# Directions for this task:
Reproduce the stretch of lines from the one containing "Are the front" through the one containing "Answer: same or similar directions", including both of those lines.

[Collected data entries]
————

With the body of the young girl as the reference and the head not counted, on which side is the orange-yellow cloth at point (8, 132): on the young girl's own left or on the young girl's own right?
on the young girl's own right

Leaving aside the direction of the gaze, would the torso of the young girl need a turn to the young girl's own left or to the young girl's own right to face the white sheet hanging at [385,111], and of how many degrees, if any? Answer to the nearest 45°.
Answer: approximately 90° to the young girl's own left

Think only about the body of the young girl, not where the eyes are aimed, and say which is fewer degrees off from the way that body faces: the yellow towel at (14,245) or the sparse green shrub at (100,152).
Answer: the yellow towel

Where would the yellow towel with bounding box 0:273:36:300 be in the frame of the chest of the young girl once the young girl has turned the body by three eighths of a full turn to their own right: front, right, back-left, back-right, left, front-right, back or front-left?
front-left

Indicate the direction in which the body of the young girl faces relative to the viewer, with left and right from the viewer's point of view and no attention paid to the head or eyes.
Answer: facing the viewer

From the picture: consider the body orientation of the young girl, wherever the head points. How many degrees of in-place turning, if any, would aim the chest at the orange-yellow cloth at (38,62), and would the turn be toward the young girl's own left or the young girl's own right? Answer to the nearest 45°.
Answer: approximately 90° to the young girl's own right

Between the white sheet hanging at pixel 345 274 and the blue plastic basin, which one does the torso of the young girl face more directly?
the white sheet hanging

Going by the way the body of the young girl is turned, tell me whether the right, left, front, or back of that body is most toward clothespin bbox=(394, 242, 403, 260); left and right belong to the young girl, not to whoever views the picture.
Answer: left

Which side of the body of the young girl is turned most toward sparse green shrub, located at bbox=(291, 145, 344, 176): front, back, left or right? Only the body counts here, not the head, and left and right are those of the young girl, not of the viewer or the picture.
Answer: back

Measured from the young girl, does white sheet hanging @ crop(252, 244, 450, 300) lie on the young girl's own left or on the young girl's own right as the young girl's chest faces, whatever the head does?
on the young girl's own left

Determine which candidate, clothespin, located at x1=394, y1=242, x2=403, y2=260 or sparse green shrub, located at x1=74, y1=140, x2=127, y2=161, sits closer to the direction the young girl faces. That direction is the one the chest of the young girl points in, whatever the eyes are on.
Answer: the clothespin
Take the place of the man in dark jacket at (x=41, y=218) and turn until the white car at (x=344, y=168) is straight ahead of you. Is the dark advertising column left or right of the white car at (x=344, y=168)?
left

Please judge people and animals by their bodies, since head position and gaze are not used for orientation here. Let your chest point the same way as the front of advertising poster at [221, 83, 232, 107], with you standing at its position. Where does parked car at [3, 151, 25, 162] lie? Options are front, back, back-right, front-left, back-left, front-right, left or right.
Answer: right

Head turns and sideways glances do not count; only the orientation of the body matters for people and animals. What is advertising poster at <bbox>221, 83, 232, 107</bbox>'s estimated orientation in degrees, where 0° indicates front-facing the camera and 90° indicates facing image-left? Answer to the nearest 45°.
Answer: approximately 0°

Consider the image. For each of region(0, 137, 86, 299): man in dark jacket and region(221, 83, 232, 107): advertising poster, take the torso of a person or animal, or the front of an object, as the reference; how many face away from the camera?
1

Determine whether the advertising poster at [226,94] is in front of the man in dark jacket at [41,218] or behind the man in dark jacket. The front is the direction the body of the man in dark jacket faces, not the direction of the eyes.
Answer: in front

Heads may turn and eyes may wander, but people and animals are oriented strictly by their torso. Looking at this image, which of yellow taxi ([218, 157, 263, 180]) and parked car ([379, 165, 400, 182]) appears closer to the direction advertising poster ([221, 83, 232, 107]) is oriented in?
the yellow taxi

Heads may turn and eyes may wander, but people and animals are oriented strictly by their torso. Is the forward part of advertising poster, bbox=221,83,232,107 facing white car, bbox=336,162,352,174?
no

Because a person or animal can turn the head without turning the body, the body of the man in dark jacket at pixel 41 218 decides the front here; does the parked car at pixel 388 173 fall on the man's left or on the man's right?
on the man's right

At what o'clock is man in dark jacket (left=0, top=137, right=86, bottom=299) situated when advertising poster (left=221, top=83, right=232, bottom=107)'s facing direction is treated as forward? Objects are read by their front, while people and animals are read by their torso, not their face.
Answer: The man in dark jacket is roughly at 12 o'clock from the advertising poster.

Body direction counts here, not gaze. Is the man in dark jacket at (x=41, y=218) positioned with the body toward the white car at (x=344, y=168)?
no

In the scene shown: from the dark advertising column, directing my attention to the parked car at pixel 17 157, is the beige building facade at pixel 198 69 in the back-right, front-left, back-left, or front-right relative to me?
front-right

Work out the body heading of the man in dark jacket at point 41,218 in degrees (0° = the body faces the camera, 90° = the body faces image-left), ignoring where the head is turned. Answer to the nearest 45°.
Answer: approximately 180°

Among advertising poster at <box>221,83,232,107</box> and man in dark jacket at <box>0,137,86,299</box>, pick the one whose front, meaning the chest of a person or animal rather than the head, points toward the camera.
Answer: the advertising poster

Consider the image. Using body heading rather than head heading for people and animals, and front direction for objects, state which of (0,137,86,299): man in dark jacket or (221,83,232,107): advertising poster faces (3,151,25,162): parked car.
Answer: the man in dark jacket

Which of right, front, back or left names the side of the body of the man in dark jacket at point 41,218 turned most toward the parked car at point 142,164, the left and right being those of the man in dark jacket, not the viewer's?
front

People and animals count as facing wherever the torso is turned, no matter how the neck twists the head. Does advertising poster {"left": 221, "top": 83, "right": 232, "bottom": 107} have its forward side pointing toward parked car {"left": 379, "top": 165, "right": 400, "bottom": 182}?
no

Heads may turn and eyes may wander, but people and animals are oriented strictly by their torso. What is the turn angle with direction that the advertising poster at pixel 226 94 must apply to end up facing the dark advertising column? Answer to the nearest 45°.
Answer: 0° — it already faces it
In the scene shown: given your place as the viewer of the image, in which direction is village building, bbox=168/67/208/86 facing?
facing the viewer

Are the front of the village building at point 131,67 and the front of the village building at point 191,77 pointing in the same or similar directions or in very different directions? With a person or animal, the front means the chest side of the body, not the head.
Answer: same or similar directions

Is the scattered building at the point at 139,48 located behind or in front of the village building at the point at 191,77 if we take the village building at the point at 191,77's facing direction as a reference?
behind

————

# Problem solution:
Are the front of the village building at point 131,67 and the front of the village building at point 191,77 pointing in the same or similar directions or in very different directions? With a person or animal, the front means the chest side of the body, not the head.
Answer: same or similar directions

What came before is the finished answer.